Erickson also writes that "men that did not have a father to initiate them into manhood become very dependent on women to take care of them and even define them." But what happens when the women in your life are not capable of supporting you? I wondered if Rob looked to his mother and sisters for affirmation but found them lacking. Either because they are simply not men or too self-involved, the women in Rob's life seem unable to support his development. On the show he often complained that they thought of him as a "loser." To her credit, Kim empathizes with her brother's "father wound" so beautifully. In one televised family therapy session, Kim cries, telling the therapist that her mother "doesn't know how to raise a son that well. That was Dad's thing, and now that Dad isn't here... it's like no one's fault."
I stopped watching the show in recent years, but kept an eye on the tabloids. They reported that Rob had a drug problem. Rob gained weight, etc. My interest, however, was really peaked when I saw that Rob had left Kim's wedding in Italy a day early. The tabloids said that there was a dispute over his significant weight gain, and that Kim didn't want him in the wedding photos. Regardless of the reasons, I could sense that Rob needed help and that his situation was getting worse.
Not knowing him at all, and, only gathering information from television and tabloids, I can only theorize what Rob Kardashian is going through. Losing a father is not something I thankfully ever experienced. My father did suffer that event, though, at the age of five. I know that loss had a tremendous impact on his life.
I'm a sensitive person, which is probably why I was drawn to a helping profession. My heart goes out to Rob, and my hope is that he gets the help he needs. As a psychologist, I have worked with young men with a variety of issues, including the loss of a parent. I have seen young men blossom simply by receiving the affirmation they so desperately needed.

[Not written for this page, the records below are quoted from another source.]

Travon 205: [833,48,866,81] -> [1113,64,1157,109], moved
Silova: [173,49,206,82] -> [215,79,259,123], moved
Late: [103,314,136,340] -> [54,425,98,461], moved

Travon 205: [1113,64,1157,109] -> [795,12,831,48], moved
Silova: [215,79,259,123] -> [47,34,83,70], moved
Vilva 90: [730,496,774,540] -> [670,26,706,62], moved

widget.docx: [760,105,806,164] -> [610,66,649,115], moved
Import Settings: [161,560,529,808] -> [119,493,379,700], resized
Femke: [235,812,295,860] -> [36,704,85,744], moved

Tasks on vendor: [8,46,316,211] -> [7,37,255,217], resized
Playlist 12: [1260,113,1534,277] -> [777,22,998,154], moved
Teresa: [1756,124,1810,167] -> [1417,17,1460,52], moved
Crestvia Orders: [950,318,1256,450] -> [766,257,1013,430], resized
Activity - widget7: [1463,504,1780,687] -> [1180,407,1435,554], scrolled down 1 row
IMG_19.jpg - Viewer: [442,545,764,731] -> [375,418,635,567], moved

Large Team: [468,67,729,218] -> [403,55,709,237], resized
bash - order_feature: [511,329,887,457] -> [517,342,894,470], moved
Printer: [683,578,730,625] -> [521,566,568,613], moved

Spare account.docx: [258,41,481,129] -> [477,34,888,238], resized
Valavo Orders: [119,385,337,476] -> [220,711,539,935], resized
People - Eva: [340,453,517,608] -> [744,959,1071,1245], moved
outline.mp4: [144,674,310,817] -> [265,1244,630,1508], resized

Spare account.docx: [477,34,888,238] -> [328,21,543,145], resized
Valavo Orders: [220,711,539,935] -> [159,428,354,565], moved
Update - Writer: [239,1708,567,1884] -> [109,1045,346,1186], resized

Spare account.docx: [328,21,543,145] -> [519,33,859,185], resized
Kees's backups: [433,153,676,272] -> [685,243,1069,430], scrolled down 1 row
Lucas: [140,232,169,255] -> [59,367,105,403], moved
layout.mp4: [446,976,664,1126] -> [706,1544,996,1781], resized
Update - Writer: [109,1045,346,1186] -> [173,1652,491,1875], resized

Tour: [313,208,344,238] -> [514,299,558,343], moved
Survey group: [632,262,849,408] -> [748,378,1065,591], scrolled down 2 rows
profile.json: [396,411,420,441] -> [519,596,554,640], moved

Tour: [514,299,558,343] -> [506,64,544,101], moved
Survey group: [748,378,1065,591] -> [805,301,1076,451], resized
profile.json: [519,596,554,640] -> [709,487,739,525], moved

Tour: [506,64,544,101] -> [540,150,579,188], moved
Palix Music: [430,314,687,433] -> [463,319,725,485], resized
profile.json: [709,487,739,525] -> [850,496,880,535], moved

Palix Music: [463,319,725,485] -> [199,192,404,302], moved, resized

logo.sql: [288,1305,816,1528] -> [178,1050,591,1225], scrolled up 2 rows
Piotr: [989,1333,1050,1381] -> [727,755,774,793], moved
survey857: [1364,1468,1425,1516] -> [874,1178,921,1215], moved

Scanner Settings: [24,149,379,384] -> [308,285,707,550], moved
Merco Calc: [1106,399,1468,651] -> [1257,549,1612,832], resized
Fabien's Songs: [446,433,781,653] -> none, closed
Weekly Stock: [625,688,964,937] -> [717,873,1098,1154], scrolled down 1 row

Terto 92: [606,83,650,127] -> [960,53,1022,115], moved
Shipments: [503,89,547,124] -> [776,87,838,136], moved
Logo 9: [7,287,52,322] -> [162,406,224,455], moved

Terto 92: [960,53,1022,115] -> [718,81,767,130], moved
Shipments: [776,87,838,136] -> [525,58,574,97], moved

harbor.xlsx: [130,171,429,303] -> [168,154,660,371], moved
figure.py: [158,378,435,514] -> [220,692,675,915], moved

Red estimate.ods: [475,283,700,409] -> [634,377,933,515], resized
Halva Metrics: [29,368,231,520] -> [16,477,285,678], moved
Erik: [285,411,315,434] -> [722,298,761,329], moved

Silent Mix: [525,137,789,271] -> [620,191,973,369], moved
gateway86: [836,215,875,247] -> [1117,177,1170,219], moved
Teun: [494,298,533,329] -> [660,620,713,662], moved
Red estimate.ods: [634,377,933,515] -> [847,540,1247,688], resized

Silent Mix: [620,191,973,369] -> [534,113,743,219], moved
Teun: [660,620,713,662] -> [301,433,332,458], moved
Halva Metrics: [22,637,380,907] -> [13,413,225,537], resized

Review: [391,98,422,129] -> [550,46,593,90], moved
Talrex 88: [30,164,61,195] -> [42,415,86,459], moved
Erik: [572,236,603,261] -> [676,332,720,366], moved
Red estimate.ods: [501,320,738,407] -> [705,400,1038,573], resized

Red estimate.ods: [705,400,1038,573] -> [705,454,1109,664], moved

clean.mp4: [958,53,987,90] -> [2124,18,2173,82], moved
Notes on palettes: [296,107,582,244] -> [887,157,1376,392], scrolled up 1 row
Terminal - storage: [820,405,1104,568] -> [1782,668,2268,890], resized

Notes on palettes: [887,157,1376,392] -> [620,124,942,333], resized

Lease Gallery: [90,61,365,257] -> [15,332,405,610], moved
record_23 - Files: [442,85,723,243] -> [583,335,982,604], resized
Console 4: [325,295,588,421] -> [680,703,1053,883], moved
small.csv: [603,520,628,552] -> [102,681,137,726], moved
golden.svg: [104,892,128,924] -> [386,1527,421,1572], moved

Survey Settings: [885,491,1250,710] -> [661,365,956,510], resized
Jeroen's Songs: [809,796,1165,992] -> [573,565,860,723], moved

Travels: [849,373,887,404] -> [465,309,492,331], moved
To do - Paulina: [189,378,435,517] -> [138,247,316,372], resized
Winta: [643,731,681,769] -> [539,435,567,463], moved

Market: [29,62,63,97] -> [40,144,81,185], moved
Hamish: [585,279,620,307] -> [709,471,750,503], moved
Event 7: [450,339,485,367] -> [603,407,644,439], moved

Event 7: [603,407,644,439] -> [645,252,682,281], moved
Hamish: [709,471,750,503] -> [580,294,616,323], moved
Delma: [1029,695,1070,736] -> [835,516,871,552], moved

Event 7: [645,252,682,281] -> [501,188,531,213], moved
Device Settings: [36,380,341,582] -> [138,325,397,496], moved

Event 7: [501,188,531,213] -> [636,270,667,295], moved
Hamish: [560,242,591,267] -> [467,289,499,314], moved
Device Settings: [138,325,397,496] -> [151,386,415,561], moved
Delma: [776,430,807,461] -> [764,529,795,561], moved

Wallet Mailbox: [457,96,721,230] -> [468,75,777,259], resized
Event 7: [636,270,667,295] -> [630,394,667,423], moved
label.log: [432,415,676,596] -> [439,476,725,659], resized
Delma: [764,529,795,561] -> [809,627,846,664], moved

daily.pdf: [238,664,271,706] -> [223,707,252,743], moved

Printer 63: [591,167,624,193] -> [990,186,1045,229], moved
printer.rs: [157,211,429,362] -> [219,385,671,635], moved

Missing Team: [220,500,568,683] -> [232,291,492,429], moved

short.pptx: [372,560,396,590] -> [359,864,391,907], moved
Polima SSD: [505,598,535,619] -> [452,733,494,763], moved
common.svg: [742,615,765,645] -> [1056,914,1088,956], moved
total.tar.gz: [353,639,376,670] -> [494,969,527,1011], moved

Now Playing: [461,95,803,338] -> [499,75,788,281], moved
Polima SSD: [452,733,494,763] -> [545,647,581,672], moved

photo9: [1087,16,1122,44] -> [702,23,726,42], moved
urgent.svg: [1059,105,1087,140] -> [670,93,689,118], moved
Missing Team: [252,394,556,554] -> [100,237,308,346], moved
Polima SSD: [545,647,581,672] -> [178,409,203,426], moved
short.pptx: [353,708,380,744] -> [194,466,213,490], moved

If Rob were on my couch, I would allow him space to grieve his father. It's not just his father's physical absence that needs to be acknowledged, but the meaning of that loss in his life. I would help Rob see how lost he feels without him and how difficult it is to move forward without his father's guidance and wisdom. I would validate this dependency and praise Rob for trying so hard amidst the confusion and chaos. Through a process called "Empty Chair," Rob would get to address the "unfinished business" with his deceased father, who is imagined in an empty chair in front of him. Through this conversation, Rob might realize that he has already received tremendous gifts from his father. Perhaps he would learn that his father "has his back," loves and supports him, whether a success or failure, as a lawyer, teacher or businessman. Mostly though, throughout Rob's time with me in therapy, I would validate and affirm him. By doing this over weeks and months, the hope is that Rob could begin to affirm himself, revealing the path to self-confidence.
Having lived in Los Angeles, I can testify to the wonderful male therapists in that city. Finding a male therapist shouldn't be difficult; finding one that Rob respects might be more challenging. Like shopping for clothes, it's important to try out different therapists and find the one that's a good fit. In the end, I'm confident Rob Kardashian will find his way, hopefully guided on the path by a male therapist who welcomes him, "father wounds" and all.